## JOB 1
In the court opinion header, who argued the cause for the appellants?

## DOCUMENT EXCERPT
Independent Petroleum Association of America, et al., Appellants
v.
Bruce Babbitt, Secretary of the Interior, et al., Appellees
No. 98-5131
United States Court of Appeals FOR THE DISTRICT OF COLUMBIA CIRCUIT
Argued November 1, 2000
Decided January 5, 2001
[Copyrighted Material Omitted]
Appeal from the United States District Court for the District of Columbia (No. 93cv02544)L. Poe Leggette argued the cause for appellants. With him on the briefs were Laura S. Morton and Stephen M. McNabb. E. Edward Bruce, Nancy L. Pell and Thad S. Huffman entered appearances.
Ronald M. Spritzer, Attorney, U.S. Department of Justice, argued the cause for appellees. With him on the brief were James F. Simon, Acting Assistant Attorney General, and Sean H. Donahue, Attorney.
Before: Sentelle, Randolph and Rogers, Circuit Judges.
Opinion for the Court filed by Circuit Judge Sentelle.

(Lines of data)

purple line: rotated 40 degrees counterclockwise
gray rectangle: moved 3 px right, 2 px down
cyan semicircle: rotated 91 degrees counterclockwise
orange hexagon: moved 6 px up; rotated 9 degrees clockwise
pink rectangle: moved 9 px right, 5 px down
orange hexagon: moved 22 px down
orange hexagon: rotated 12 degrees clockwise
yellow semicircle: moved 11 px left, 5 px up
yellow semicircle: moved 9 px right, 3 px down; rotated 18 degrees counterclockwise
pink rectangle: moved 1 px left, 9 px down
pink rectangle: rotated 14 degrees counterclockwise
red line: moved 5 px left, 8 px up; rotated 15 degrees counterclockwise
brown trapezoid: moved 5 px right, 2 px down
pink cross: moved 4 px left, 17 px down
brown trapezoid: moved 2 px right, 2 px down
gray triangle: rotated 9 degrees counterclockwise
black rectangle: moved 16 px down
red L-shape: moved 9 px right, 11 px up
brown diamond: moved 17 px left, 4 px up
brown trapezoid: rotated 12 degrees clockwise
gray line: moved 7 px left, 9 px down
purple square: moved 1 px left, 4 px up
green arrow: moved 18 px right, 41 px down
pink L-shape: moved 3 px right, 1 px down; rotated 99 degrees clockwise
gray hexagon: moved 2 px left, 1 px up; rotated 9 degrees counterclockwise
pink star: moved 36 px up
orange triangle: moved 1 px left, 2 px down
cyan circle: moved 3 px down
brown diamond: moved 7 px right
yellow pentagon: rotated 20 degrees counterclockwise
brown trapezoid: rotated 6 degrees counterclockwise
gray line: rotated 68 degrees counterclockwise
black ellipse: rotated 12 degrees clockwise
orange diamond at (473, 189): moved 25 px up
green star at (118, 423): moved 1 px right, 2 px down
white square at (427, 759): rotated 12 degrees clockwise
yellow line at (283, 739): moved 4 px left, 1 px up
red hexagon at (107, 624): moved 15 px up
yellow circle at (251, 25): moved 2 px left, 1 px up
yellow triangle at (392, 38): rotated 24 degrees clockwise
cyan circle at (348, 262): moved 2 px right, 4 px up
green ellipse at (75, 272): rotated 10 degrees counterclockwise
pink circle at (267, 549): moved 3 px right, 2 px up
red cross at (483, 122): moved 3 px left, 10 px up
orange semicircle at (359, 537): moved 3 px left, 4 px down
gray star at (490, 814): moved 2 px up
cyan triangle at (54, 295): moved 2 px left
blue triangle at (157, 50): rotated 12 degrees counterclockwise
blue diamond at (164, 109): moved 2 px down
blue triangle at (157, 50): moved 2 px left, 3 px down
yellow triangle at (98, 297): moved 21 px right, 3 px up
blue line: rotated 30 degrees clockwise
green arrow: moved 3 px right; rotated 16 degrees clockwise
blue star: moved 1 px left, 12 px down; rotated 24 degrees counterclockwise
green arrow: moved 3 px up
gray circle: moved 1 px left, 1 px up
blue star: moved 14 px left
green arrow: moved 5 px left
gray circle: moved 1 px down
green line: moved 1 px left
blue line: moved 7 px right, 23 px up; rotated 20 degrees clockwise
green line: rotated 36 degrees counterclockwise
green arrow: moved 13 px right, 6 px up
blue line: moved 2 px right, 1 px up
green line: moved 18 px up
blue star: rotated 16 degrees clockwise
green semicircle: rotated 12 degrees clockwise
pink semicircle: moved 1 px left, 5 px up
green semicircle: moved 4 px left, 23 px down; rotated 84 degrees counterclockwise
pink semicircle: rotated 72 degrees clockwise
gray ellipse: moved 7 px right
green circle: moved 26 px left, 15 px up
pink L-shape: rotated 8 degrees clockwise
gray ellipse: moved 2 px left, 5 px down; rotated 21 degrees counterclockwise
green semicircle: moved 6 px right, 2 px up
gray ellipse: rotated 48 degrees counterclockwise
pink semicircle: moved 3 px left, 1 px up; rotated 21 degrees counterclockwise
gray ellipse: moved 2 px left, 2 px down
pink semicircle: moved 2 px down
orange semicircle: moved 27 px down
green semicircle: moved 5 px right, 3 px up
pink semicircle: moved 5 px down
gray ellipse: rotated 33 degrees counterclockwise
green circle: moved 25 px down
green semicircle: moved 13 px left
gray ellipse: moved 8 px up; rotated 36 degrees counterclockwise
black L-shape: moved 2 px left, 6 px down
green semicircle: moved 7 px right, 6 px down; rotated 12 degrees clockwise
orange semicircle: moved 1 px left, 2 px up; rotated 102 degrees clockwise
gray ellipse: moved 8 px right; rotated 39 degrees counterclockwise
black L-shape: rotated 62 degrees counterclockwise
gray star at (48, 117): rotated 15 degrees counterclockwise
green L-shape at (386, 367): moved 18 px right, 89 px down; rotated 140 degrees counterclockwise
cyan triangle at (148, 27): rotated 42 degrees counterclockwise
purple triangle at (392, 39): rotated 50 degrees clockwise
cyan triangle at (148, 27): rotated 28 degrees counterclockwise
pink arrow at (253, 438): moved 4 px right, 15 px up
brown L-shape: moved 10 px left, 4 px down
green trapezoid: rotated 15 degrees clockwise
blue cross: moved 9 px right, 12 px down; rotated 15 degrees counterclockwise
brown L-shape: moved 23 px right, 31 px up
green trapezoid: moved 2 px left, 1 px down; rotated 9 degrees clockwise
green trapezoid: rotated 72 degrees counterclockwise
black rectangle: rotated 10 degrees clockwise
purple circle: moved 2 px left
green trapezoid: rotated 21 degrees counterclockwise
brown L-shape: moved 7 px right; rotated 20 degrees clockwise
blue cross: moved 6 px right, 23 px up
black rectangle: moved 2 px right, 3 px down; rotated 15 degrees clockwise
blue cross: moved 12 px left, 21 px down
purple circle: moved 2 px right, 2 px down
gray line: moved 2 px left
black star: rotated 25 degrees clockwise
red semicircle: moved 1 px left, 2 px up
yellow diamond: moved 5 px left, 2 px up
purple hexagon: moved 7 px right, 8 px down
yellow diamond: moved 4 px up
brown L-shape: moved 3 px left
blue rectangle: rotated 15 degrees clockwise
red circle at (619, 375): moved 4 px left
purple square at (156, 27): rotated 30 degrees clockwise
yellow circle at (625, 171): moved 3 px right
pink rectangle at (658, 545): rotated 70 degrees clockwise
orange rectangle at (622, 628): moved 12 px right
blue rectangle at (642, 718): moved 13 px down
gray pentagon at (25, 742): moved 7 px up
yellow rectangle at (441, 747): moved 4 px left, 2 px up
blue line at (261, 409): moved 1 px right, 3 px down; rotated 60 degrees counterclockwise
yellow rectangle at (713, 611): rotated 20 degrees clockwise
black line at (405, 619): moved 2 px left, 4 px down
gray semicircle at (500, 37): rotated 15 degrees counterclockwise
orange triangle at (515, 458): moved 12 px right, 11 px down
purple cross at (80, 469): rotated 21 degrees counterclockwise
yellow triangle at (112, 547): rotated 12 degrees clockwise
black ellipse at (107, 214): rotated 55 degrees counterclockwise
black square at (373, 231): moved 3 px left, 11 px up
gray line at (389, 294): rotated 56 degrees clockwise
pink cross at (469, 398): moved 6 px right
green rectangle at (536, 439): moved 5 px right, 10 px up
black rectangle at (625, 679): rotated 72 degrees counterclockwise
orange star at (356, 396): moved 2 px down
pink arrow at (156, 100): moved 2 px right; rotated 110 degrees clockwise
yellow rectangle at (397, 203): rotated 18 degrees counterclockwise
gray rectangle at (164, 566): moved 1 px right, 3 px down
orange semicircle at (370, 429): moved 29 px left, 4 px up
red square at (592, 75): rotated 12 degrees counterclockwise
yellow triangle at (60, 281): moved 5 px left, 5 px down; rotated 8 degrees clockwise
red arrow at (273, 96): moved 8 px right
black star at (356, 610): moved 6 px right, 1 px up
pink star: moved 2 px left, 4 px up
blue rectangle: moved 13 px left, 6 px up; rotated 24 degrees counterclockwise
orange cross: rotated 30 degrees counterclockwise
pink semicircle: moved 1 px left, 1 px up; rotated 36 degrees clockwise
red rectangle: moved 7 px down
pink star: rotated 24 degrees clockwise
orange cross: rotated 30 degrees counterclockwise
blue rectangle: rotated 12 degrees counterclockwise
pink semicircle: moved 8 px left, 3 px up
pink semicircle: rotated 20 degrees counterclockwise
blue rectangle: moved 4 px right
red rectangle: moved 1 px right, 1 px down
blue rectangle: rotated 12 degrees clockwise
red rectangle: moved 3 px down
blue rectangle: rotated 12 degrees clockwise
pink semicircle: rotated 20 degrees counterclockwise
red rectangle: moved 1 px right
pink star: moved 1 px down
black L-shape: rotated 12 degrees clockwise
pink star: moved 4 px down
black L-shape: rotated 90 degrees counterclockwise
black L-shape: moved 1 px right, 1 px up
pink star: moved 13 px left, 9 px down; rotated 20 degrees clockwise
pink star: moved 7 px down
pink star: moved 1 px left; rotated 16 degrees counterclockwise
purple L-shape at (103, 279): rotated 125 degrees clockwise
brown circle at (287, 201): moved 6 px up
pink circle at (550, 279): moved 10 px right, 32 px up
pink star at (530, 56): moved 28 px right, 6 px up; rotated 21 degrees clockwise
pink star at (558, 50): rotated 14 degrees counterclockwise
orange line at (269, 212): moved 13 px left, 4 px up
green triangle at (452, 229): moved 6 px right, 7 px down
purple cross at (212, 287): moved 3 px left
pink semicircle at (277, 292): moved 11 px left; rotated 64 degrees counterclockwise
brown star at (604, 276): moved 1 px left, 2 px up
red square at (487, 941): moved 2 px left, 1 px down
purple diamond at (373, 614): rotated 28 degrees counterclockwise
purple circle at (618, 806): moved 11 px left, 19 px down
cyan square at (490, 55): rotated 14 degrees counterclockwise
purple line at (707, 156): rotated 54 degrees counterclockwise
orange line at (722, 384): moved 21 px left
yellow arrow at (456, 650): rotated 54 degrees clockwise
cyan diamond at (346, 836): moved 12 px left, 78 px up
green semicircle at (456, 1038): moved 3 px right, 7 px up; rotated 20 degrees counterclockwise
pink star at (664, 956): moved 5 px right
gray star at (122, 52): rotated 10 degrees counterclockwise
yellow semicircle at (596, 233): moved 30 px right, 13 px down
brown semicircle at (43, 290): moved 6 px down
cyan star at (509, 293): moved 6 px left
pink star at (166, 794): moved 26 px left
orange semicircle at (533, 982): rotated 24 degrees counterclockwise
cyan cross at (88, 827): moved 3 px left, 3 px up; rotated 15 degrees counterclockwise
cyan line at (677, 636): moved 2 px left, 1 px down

## JOB 2
Rewrite the lines of data above, starting at the first record and ending at the record that contains "pink cross: moved 4 px left, 17 px down", with "orange hexagon" replaced by "blue octagon" and everything else unchanged. Give only those records.

## ANSWER 1
L. Poe Leggette

## ANSWER 2
purple line: rotated 40 degrees counterclockwise
gray rectangle: moved 3 px right, 2 px down
cyan semicircle: rotated 91 degrees counterclockwise
blue octagon: moved 6 px up; rotated 9 degrees clockwise
pink rectangle: moved 9 px right, 5 px down
blue octagon: moved 22 px down
blue octagon: rotated 12 degrees clockwise
yellow semicircle: moved 11 px left, 5 px up
yellow semicircle: moved 9 px right, 3 px down; rotated 18 degrees counterclockwise
pink rectangle: moved 1 px left, 9 px down
pink rectangle: rotated 14 degrees counterclockwise
red line: moved 5 px left, 8 px up; rotated 15 degrees counterclockwise
brown trapezoid: moved 5 px right, 2 px down
pink cross: moved 4 px left, 17 px down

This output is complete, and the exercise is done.